Das Londoner Ensemble "1927" bildete den Auftakt der experimentellen Bühnensparte der Salzburger Festspiele, dem "Young Directors Project". 1927 - das Jahr, in dem der Stummfilm begann. Diese Ästhetik zog sich auch durch ihre Aufführung.

Von Karin Fischer |
    Es ist schon bezeichnend, dass die Premiere des "Young Directors Projects" eine Produktion einnimmt, die ihren größten Erfolg vor zwei Jahren in Großbritannien hatte: 2011, nach den Unruhen in London und in vielen anderen großen Städten des Landes, passte das Stück wie die Faust aufs Auge: Es geht darin um das Armeleuteviertel Bayou am Rande einer Großstadt, ein überbevölkertes, dreckiges Getto, aus dem heraus sich ein Kinderaufstand formiert. Die Forderung: bessere Bildungschancen und eine Xbox. Als ob die Truppe die Plünderungen der Elektronikgeschäfte damals voraus gesehen hätte!

    Im Jahr 2013, inmitten der Salzburger Kultur-Schickeria, wirkt die Geschichte allenfalls wie ein gut erzählter rabenschwarzer Comic, oft nur wie ein märchenhafter Kinder-Alptraum. Das bedeutet zweierlei: Die Risikofreude beim Young Directors Project ist seit vergangenem Jahr jedenfalls nicht gewachsen, man setzt auf sicheren Erfolg. Und: Dass diese Geschichte hier mehr amüsiert als verstört, hat auch damit zu tun, dass sie einfach sehr gut gemacht ist.

    Die Klavierbegleitung ist live, die Geschichte wird aus dem Off erzählt. Bestechend: die Poesie der Sprache und der blaugrau oder sepiafarben getönten animierten Bilder. In der Performance spielen nämlich nicht die Schauspielerinnen mit ihren weiß geschminkten großäugigen Gesichtern die Hauptrolle, sondern die drei animierten Leinwände hinter ihnen, in die ihr Spiel perfekt eingepasst ist. Die dreißiger Jahre lassen vor allem durch die Musik grüßen, die gezeichneten Filmbilder erinnern weniger an Stummfilm-Ästhetik denn an moderne düstere Comics.

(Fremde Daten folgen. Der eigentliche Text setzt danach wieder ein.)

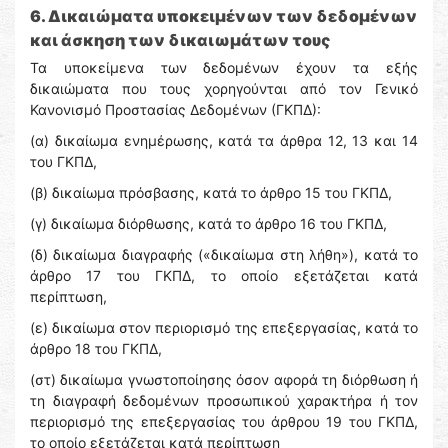
6. Δικαιώματα υποκειμένων των δεδομένων
και άσκηση των δικαιωμάτων τους
Τα υποκείμενα των δεδομένων έχουν τα εξής
δικαιώματα που τους χορηγούνται από τον Γενικό
Κανονισμό Προστασίας Δεδομένων (ΓΚΠΔ):
(α) δικαίωμα ενημέρωσης, κατά τα άρθρα 12, 13 και 14
του ΓΚΠΔ,
(β) δικαίωμα πρόσβασης, κατά το άρθρο 15 του ΓΚΠΔ,
(γ) δικαίωμα διόρθωσης, κατά το άρθρο 16 του ΓΚΠΔ,
(δ) δικαίωμα διαγραφής («δικαίωμα στη λήθη»), κατά το
άρθρο 17 του ΓΚΠΔ, το οποίο εξετάζεται κατά
περίπτωση,
(ε) δικαίωμα στον περιορισμό της επεξεργασίας, κατά το
άρθρο 18 του ΓΚΠΔ,
(στ) δικαίωμα γνωστοποίησης όσον αφορά τη διόρθωση ή
τη διαγραφή δεδομένων προσωπικού χαρακτήρα ή τον
περιορισμό της επεξεργασίας του άρθρου 19 του ΓΚΠΔ,
το οποίο εξετάζεται κατά περίπτωση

    Da wirbeln Staubwolken über die Leinwand, wenn der depressive Hausmeister den Dreck weg kehrt. Da läuft Ungeziefer über die Wände, während die Besitzerin des Second Hand Shops von Bankern und Bordellen redet. Da fällt eine Horde gezeichneter Kinder über die nette Agnes und ihre Tochter Eavie her, die im Armenviertel mit Kunst und Courage etwas bewegen wollen, vergeblich. Und natürlich ist die Reaktion der Stadtregierung – sie liefert ein Sedativum unter dem niedlichen Namen Grannys Gum-Drops aus! - wesentlich brutaler als die Kinder-Invasion im City Park.

    Die hinreißende Geschichte ist keine soziale Anklage, auch wenn jede Menge Kritik drin steckt: An Bildungsbehörden, Bürgermeister oder Bahn, am Gesundheitswesen oder an der Polizei. Das alles aber ist dezent in poetische Verse, quirligen Klaviersound und einen wunderbare Dialekt verpackt und so auch für ungeübte Theatergänger gut konsumierbar. Die Truppe "1927" ist in Salzburg denn auch am genau richtigen Ort: das "republic" war früher mal ein Kino.